GIVEN RECORDS:
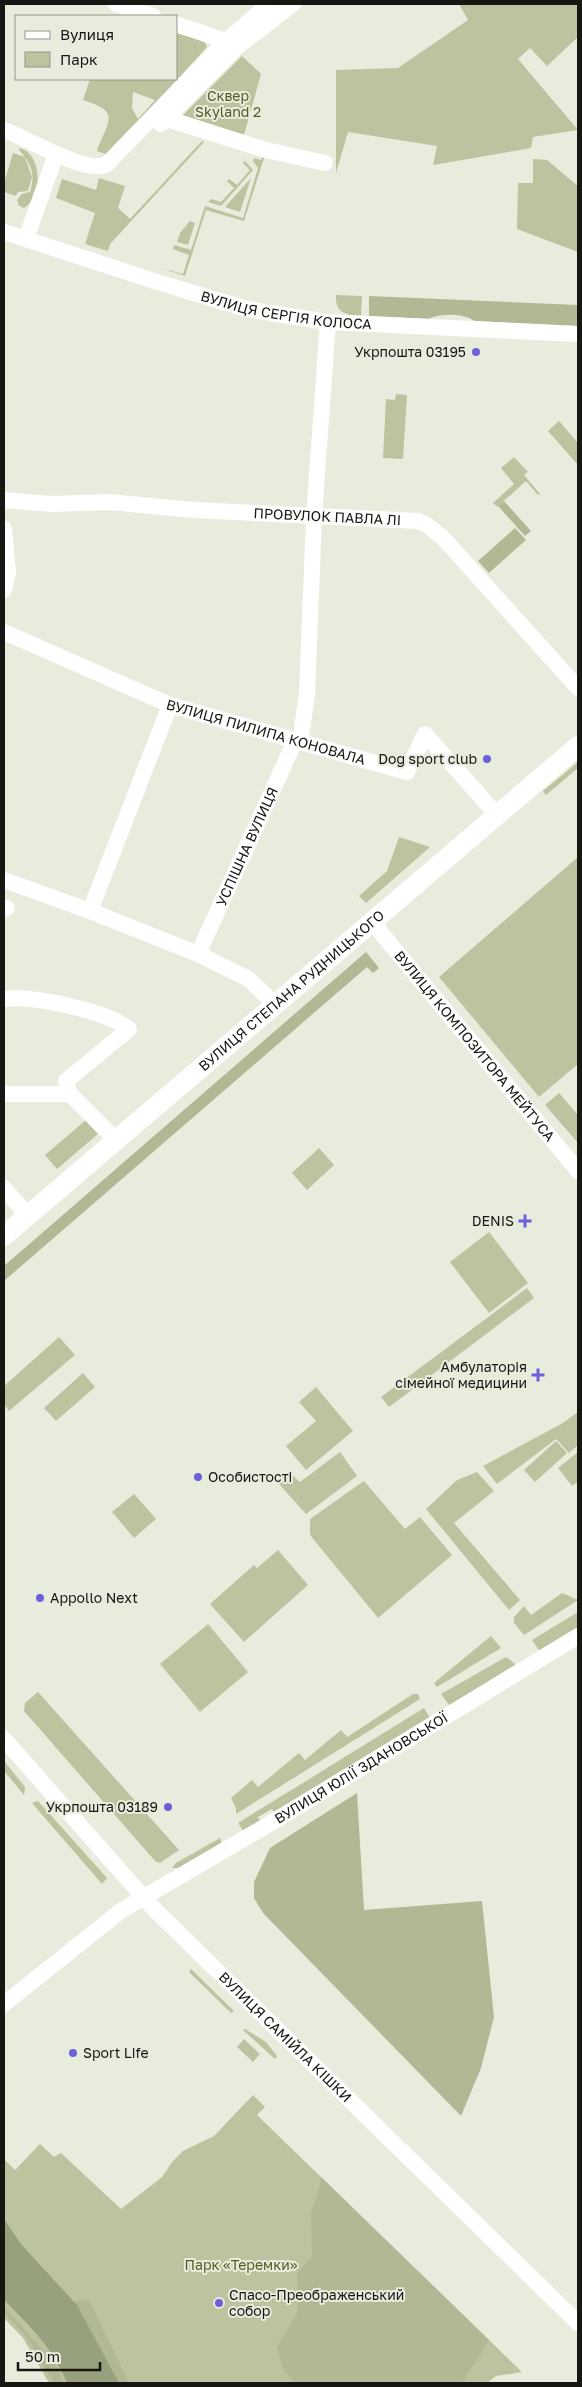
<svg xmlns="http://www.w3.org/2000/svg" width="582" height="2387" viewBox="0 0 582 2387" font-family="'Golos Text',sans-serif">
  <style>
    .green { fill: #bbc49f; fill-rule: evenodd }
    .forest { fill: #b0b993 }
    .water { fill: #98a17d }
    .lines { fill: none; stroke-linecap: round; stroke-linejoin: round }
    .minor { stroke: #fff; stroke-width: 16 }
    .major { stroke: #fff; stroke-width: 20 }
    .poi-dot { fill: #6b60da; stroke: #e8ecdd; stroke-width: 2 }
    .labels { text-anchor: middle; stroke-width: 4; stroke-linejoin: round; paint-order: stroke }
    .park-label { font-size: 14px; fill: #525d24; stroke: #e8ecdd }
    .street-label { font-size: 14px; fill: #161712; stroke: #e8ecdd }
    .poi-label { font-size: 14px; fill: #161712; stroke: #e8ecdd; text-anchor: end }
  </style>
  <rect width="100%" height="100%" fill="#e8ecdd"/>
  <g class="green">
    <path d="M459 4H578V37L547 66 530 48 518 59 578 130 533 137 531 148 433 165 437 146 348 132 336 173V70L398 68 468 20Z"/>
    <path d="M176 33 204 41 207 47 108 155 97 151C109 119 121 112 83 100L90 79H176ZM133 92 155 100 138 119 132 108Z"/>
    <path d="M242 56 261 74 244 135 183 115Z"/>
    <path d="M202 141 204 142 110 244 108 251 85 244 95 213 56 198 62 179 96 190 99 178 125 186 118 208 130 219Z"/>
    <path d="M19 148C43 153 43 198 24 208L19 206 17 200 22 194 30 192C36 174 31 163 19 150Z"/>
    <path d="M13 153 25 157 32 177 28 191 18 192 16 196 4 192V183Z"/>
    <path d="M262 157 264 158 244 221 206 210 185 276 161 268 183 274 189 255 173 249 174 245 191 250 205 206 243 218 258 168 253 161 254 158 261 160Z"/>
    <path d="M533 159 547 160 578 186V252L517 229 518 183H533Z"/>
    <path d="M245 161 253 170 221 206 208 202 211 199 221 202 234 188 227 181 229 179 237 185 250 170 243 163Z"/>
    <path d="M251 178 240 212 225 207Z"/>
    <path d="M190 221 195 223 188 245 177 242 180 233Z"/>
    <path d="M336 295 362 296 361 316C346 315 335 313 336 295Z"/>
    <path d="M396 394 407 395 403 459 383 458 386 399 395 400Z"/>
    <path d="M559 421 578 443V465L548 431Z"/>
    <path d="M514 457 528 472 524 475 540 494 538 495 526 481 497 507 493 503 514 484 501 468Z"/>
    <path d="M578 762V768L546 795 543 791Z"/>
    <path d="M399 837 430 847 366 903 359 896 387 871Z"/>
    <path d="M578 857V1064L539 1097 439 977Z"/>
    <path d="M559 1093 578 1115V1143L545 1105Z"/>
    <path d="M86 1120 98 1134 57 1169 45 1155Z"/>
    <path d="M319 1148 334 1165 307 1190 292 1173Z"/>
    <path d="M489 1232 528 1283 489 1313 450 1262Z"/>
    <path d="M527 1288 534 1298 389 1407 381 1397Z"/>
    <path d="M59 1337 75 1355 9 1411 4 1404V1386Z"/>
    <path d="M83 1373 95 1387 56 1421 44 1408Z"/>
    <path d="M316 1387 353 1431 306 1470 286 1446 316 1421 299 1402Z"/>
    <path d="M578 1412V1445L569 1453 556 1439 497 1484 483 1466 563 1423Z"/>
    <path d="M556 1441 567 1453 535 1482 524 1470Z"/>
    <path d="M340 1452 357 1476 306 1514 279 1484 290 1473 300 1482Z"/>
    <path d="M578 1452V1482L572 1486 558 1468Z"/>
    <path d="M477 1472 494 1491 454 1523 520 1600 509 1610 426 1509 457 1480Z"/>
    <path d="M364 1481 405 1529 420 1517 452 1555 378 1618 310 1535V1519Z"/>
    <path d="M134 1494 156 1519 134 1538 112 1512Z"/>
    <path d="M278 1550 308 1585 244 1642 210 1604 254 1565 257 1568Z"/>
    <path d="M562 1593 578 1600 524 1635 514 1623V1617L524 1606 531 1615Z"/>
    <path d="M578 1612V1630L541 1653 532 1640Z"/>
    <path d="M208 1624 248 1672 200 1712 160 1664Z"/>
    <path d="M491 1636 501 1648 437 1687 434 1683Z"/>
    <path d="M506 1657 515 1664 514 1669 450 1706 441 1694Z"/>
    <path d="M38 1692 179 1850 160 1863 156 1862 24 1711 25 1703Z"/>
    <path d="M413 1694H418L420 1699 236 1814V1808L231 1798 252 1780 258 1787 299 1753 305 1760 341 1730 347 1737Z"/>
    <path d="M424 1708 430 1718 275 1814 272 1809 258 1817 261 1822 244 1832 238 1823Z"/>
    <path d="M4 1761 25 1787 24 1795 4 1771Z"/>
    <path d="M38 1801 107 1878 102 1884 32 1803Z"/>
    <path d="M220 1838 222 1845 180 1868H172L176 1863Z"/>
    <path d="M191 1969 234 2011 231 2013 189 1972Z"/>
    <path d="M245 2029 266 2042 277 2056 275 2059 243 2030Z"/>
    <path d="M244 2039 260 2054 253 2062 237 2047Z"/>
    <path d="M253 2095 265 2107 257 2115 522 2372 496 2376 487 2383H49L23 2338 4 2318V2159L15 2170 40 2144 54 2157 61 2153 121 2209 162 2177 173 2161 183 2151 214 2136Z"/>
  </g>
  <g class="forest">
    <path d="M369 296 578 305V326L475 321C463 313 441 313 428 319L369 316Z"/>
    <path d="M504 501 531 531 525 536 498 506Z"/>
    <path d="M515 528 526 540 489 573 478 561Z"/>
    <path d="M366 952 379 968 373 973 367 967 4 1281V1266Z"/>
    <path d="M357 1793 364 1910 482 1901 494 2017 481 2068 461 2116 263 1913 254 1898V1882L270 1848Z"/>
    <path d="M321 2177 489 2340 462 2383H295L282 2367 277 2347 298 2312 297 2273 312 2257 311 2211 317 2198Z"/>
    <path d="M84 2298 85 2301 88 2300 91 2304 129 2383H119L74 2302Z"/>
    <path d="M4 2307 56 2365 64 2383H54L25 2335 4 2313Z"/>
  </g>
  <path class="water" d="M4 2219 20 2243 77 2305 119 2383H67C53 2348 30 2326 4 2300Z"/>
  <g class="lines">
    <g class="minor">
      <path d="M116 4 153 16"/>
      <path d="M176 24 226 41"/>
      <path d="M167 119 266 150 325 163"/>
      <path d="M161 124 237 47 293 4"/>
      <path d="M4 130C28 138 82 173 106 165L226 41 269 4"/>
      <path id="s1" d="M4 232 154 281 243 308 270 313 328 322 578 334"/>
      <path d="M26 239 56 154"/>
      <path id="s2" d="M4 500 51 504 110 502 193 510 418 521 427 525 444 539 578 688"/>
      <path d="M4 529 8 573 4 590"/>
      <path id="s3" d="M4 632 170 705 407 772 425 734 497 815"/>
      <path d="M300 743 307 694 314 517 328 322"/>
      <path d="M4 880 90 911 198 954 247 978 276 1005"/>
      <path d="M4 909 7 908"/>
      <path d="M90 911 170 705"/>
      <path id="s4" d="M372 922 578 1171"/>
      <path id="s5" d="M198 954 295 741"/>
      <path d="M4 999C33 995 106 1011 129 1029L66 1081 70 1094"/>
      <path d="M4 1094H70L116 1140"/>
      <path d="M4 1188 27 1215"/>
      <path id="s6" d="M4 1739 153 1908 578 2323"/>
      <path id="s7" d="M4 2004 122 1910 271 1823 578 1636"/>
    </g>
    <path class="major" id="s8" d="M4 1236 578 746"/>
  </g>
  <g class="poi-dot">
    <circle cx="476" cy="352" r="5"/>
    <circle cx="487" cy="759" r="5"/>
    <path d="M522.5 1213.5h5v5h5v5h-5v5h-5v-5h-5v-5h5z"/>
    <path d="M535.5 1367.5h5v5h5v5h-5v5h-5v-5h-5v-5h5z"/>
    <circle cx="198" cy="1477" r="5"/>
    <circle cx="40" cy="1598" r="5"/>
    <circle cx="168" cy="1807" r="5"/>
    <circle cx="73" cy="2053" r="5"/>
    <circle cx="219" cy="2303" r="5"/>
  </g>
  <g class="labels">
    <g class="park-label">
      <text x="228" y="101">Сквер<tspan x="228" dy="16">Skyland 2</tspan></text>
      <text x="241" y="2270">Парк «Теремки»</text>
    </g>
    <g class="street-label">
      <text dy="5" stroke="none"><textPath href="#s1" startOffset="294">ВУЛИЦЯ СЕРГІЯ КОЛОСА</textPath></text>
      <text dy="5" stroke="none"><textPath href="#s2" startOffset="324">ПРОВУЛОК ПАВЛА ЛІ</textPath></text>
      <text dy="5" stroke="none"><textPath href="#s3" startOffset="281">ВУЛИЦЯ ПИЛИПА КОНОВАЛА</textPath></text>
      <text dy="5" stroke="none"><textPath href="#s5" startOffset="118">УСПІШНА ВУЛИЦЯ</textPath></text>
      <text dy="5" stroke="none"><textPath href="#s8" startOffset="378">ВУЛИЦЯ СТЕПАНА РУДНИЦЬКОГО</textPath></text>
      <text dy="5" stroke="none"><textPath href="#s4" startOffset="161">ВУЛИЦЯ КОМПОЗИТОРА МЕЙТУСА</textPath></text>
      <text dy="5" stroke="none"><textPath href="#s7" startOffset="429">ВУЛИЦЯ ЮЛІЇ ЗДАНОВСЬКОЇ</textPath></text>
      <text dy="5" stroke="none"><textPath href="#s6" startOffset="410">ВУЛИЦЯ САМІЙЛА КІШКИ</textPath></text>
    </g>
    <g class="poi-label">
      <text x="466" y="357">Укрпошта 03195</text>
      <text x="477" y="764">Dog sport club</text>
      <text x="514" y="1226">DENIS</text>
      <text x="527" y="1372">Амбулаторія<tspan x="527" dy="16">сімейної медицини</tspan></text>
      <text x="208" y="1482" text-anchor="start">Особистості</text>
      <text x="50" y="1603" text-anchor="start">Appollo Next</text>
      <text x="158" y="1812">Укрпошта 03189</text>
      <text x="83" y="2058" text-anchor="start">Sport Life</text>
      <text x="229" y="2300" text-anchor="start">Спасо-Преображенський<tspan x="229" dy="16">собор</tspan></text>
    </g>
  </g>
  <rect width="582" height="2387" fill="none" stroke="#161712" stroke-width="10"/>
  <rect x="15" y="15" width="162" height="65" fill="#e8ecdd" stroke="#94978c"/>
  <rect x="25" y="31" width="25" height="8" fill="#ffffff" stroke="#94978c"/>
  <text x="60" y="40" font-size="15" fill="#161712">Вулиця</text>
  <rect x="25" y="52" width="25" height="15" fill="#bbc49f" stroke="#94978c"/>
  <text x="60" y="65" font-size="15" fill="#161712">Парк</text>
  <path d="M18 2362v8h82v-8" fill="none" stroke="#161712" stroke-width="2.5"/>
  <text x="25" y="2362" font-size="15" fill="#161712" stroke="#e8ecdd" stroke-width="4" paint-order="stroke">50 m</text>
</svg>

YOUR GOAL:
Show every line of the material above in which "lines" is present.

EXERCISE RESULT:
    .lines { fill: none; stroke-linecap: round; stroke-linejoin: round }
  <g class="lines">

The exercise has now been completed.